-- Opening Marker --

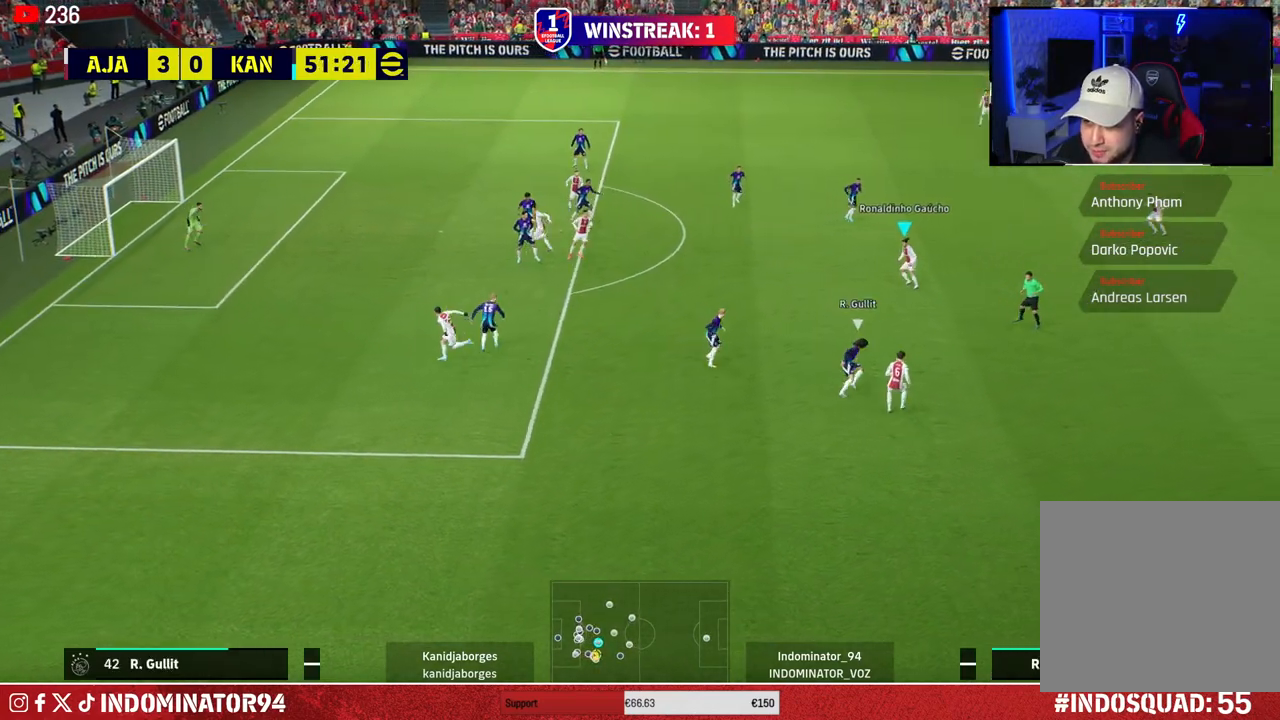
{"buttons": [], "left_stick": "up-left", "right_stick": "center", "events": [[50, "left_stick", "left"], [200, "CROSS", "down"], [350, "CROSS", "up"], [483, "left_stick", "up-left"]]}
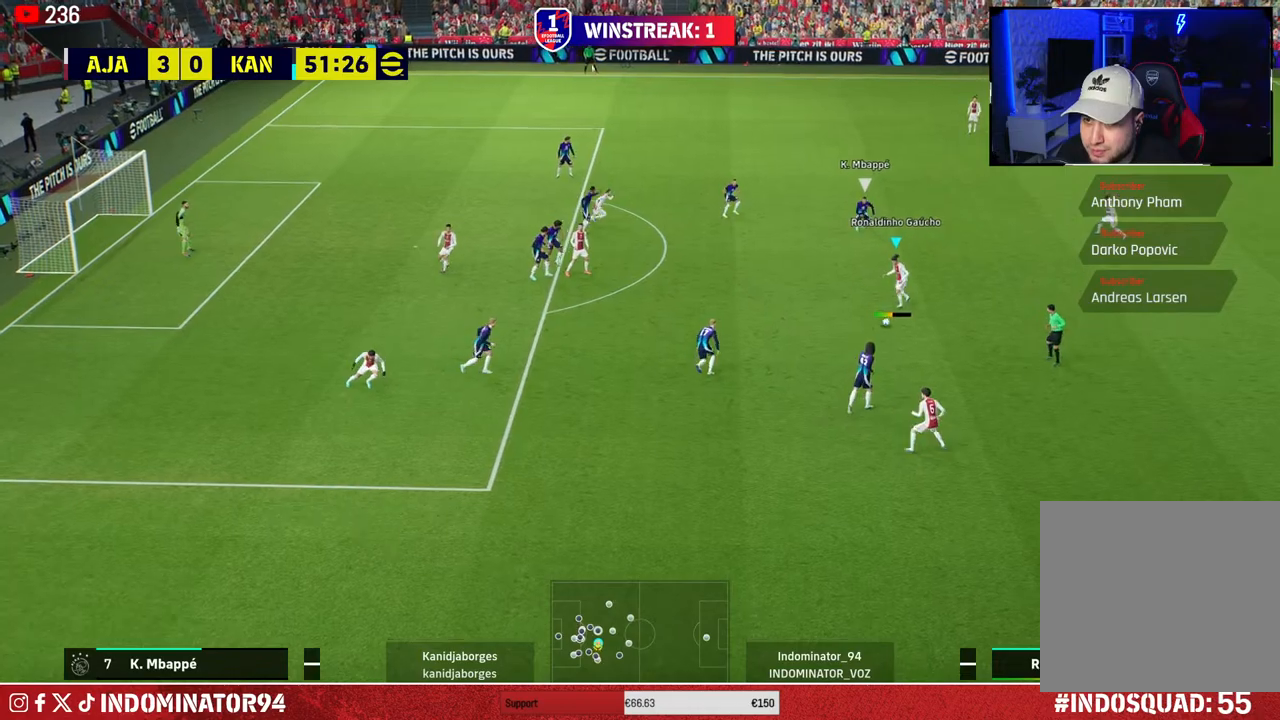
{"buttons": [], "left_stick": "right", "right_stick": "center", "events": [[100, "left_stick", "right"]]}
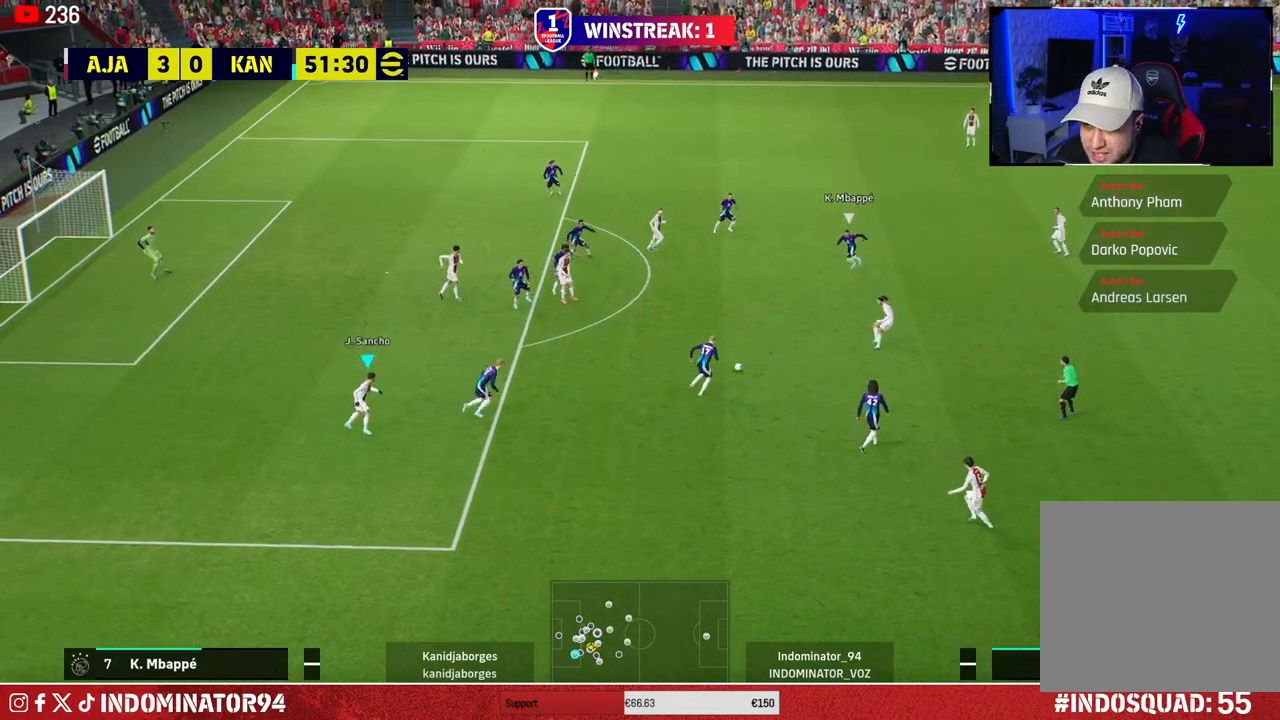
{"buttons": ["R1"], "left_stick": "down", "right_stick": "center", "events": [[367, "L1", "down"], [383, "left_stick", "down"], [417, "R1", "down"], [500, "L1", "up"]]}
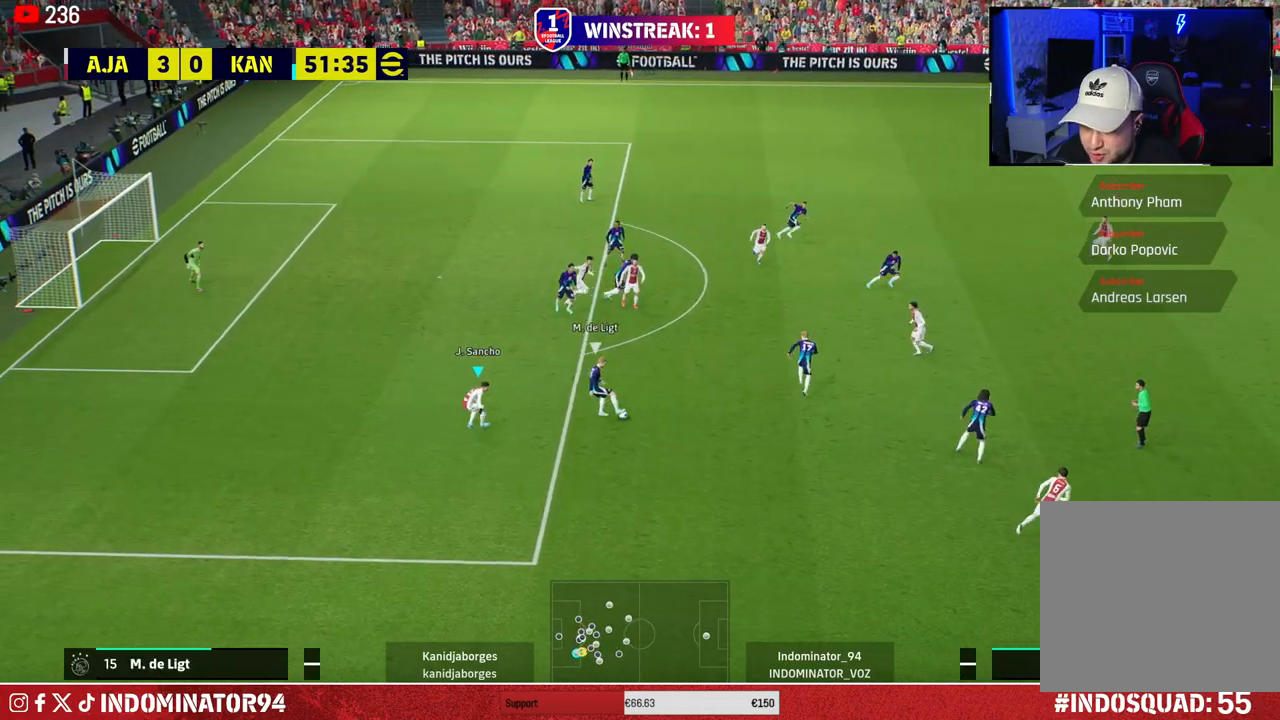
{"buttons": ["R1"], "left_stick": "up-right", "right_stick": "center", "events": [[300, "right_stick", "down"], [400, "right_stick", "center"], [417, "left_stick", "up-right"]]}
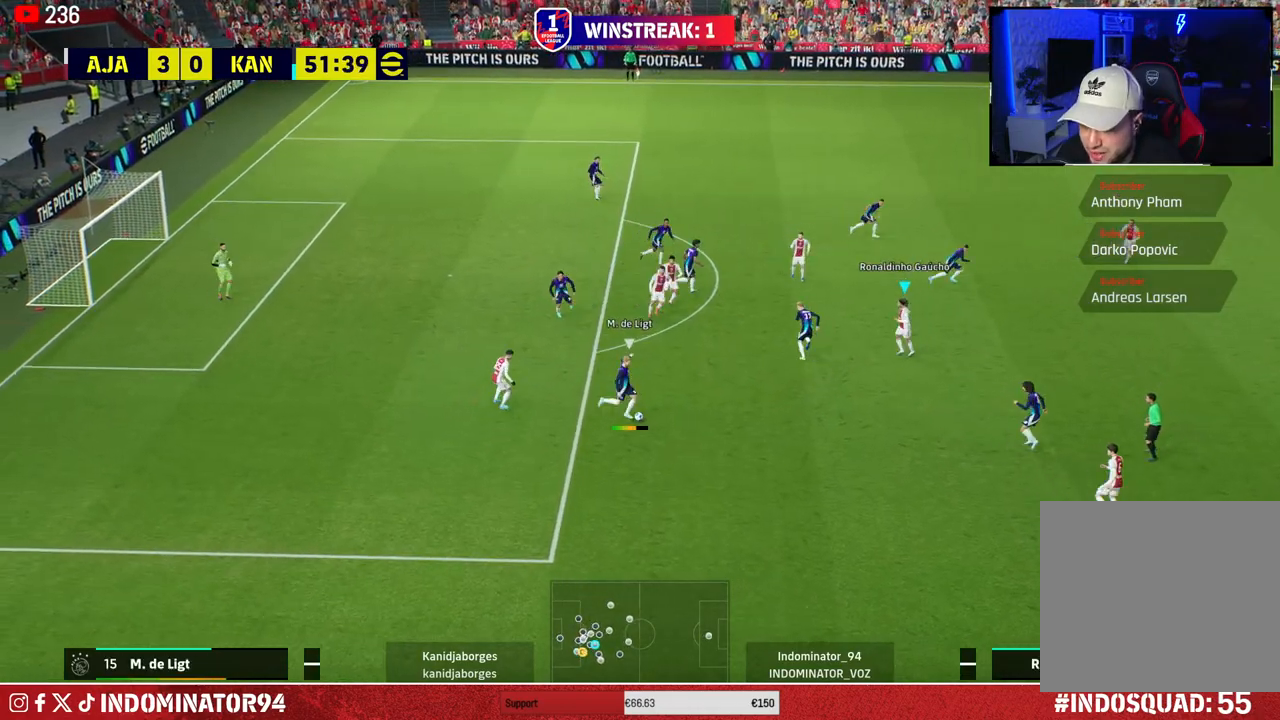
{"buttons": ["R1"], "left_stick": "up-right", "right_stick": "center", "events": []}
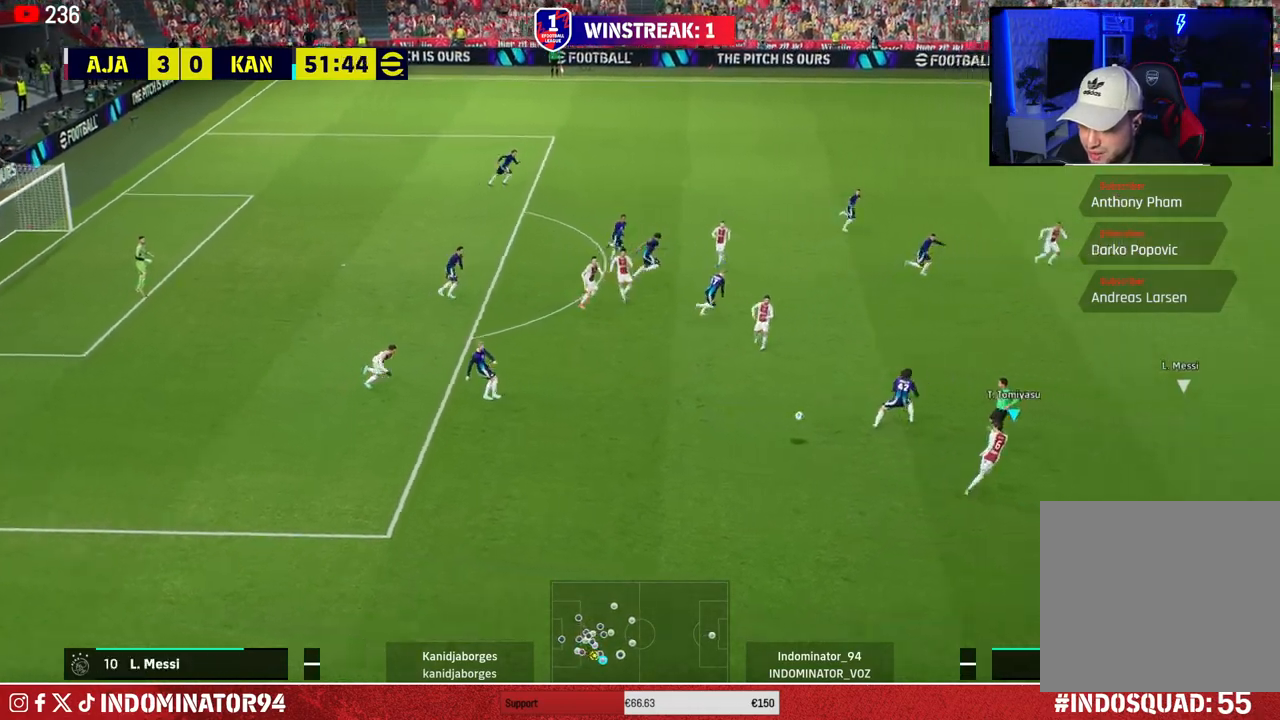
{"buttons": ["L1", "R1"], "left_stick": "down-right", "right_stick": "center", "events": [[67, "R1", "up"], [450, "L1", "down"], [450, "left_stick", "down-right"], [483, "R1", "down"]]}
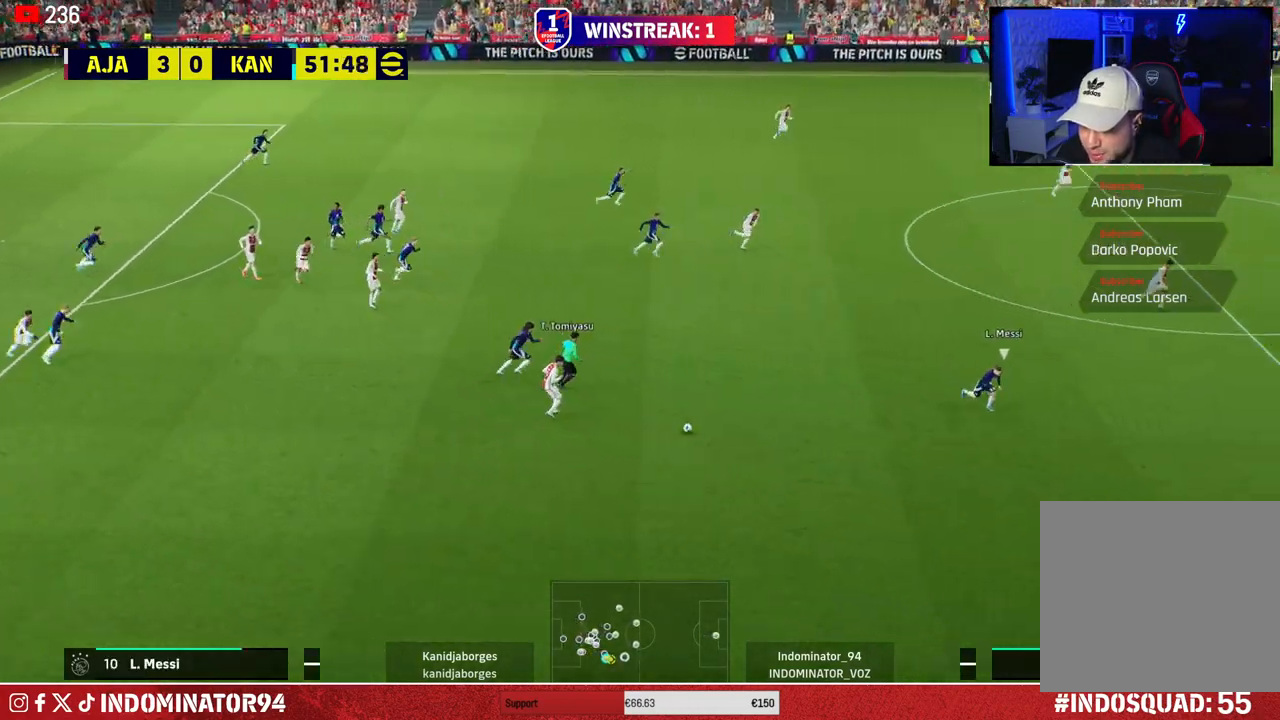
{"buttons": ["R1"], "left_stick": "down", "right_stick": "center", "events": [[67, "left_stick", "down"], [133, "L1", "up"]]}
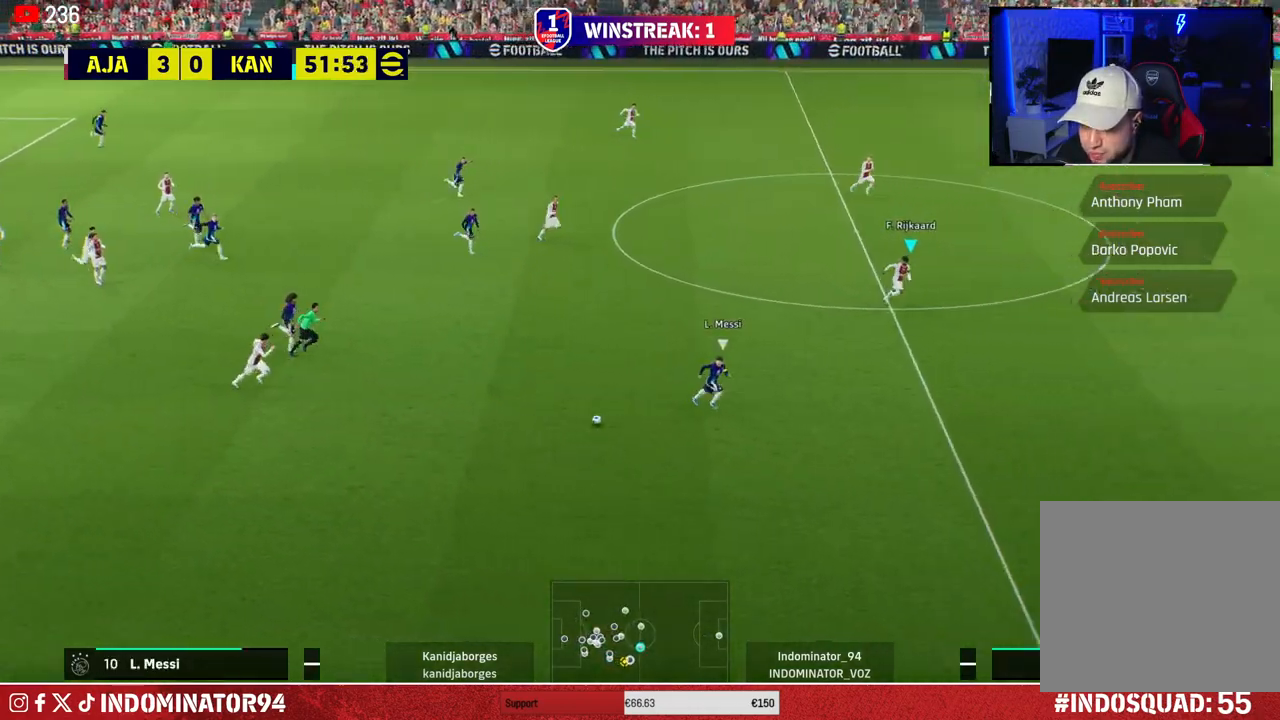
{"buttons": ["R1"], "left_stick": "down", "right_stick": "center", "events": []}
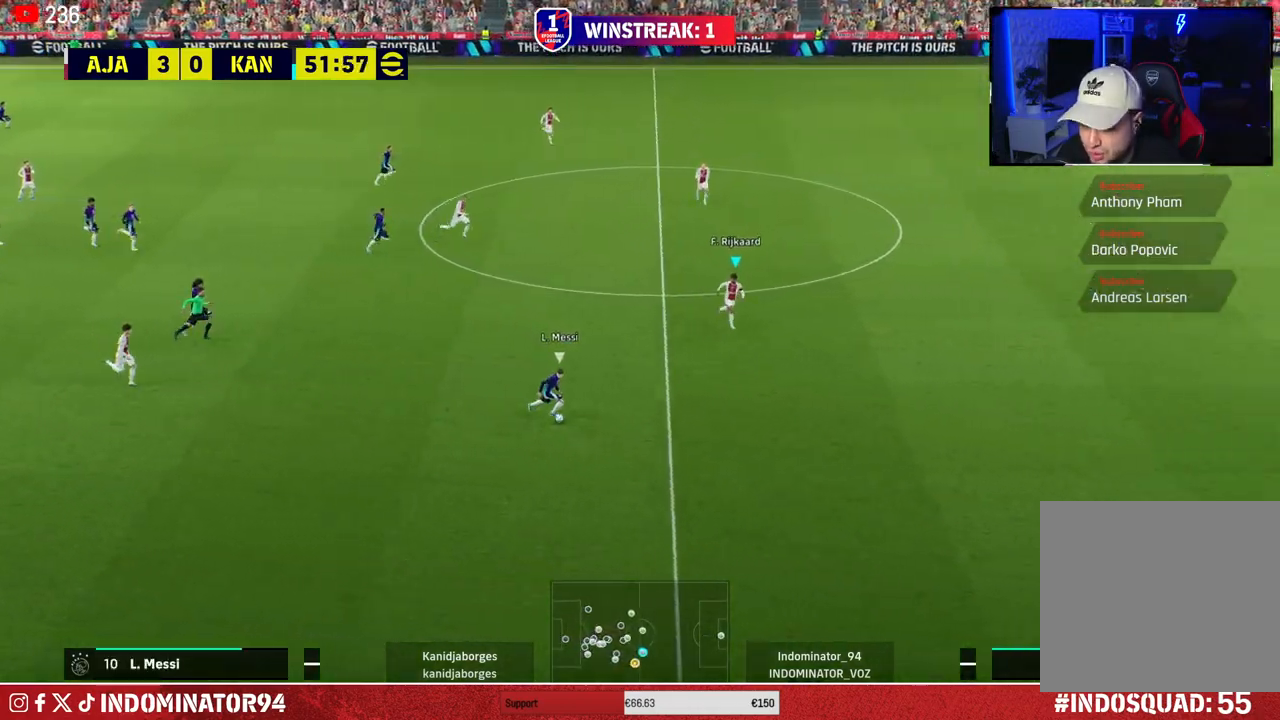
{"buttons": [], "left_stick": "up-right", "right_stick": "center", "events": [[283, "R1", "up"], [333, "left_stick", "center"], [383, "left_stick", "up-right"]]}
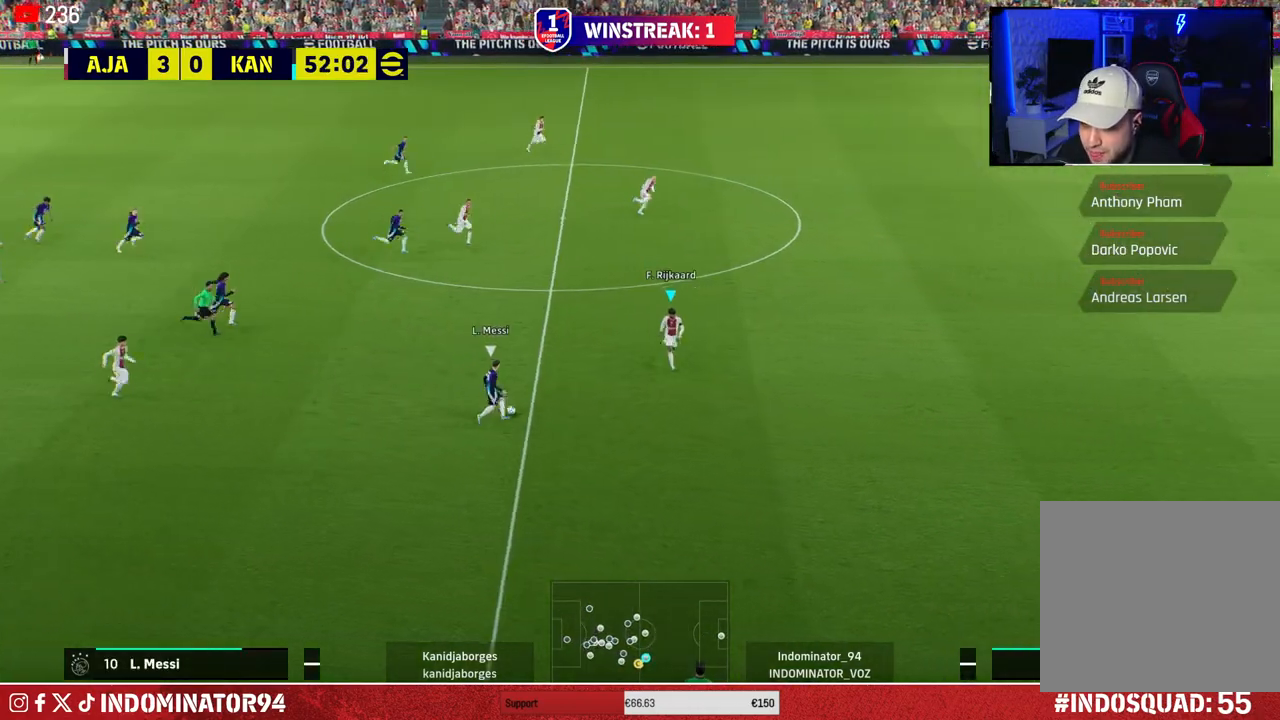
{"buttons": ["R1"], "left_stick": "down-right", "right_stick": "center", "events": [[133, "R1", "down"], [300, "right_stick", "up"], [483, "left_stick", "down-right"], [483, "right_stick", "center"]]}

-- Closing Marker --

* **Task statement**
Your answer must be an exact copy of the listing, minus its pictures.

* **Result**
{"buttons": [], "left_stick": "up-left", "right_stick": "center", "events": [[50, "left_stick", "left"], [200, "CROSS", "down"], [350, "CROSS", "up"], [483, "left_stick", "up-left"]]}
{"buttons": [], "left_stick": "right", "right_stick": "center", "events": [[100, "left_stick", "right"]]}
{"buttons": ["R1"], "left_stick": "down", "right_stick": "center", "events": [[367, "L1", "down"], [383, "left_stick", "down"], [417, "R1", "down"], [500, "L1", "up"]]}
{"buttons": ["R1"], "left_stick": "up-right", "right_stick": "center", "events": [[300, "right_stick", "down"], [400, "right_stick", "center"], [417, "left_stick", "up-right"]]}
{"buttons": ["R1"], "left_stick": "up-right", "right_stick": "center", "events": []}
{"buttons": ["L1", "R1"], "left_stick": "down-right", "right_stick": "center", "events": [[67, "R1", "up"], [450, "L1", "down"], [450, "left_stick", "down-right"], [483, "R1", "down"]]}
{"buttons": ["R1"], "left_stick": "down", "right_stick": "center", "events": [[67, "left_stick", "down"], [133, "L1", "up"]]}
{"buttons": ["R1"], "left_stick": "down", "right_stick": "center", "events": []}
{"buttons": [], "left_stick": "up-right", "right_stick": "center", "events": [[283, "R1", "up"], [333, "left_stick", "center"], [383, "left_stick", "up-right"]]}
{"buttons": ["R1"], "left_stick": "down-right", "right_stick": "center", "events": [[133, "R1", "down"], [300, "right_stick", "up"], [483, "left_stick", "down-right"], [483, "right_stick", "center"]]}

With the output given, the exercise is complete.